Лучше бы Марульке в этот момент мне на глаза не попадаться. А она попалась.
— Что? Обошлись без папы? — крикнула я ей. — Вот он завтра приедет, узнает. Посмотрим, посмотрим, что вы тогда скажете!
У Марульки дрогнули губы. Она, наверно, хотела мне что-то сказать. И я снова вдруг подумала о том, что она, пожалуй, знает что-то такое, чего я не знаю.
— Марулька, ты чего? — спросила я. — Ты чего, а?
Я приложила все усилия, я лезла из кожи, чтобы опять не быть похожей на Фаинку.
Марулька повертела шеей и снова, как тогда, утром, вытянулась в струнку, словно ей трудно было стоять и словно у нее за спиной опять не было опоры. А ведь опора была — мы стояли у калитки, и за Марулькиной спиной был забор — опирайся на здоровье!
— А ты никому не скажешь? — спросила вдруг Марулька.
— Никому, — пообещала я сразу. — А почему никому? Тайна?
— Дай клятву!
Вот как! До клятв у нас дело никогда еще не доходило. Честное слово мы давали друг другу часто, а клятв — никогда.
— Какую клятву?
— Самую страшную. Поклянись, что если ты кому-нибудь проговоришься, твоя мать и Санька умрут.
Я поклялась Санькой.
— Матерью тоже, — упрямо сказала Марулька, — Санька все равно не умрет, у него метод.
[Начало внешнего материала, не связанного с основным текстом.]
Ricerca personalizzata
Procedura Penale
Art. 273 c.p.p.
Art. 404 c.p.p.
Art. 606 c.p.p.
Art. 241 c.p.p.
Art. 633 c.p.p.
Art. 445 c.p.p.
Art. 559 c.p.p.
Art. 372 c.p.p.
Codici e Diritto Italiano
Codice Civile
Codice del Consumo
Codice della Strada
— Знаешь что! Думаешь, мне очень интересно знать твои тайны? Думаешь, мне очень хочется рисковать мамой из-за твоих глупых тайн? И так уж я до смерти нервной стала. Если хочешь знать, я сегодня возле газированного ларька с Татаркиным подралась. Я с ним с позапрошлого года не дралась…
Я была уверена, что Марулька расскажет мне все и без всяких клятв. Мне казалось, что ей ужасно хочется что-то рассказать. Но я просчиталась. Марулька вдруг на секунду оперлась о забор, оттолкнулась от него лопатками, посмотрела на меня по-злому, повернулась и пошла к дому, не оглядываясь. Все. Ушла.
И что это такое с ней случилось?.. А может, это вовсе и не с ней случилось, а со мной? Может, я вообще уже совсем в Фаинку превратилась, и мне только платья из краденой куртки не хватает?
Голова у меня шла кругом, и шишка болела, и шла я по улице опять неизвестно куда и вовсе не на почту.
Но это хорошо, что я сразу не попала на почту, потому что пока я шла в неизвестном направлении, мне пришло в голову: а что, если взять и не послать папе эту телеграмму? Не все же ему мыкаться по степи и лечить Толькин живот! Ведь если он получит мамину телеграмму, то уже сегодня выедет.
Я покрутилась немного по улице неподалеку от нашего дома и вернулась. Хорошо, что мама опять ушла на работу и некому было спросить у меня квитанцию. Пришлось бы врать, а маме не соврешь. Мама моему вранью все равно не верит. Виктор Александрович верит, а мама нет.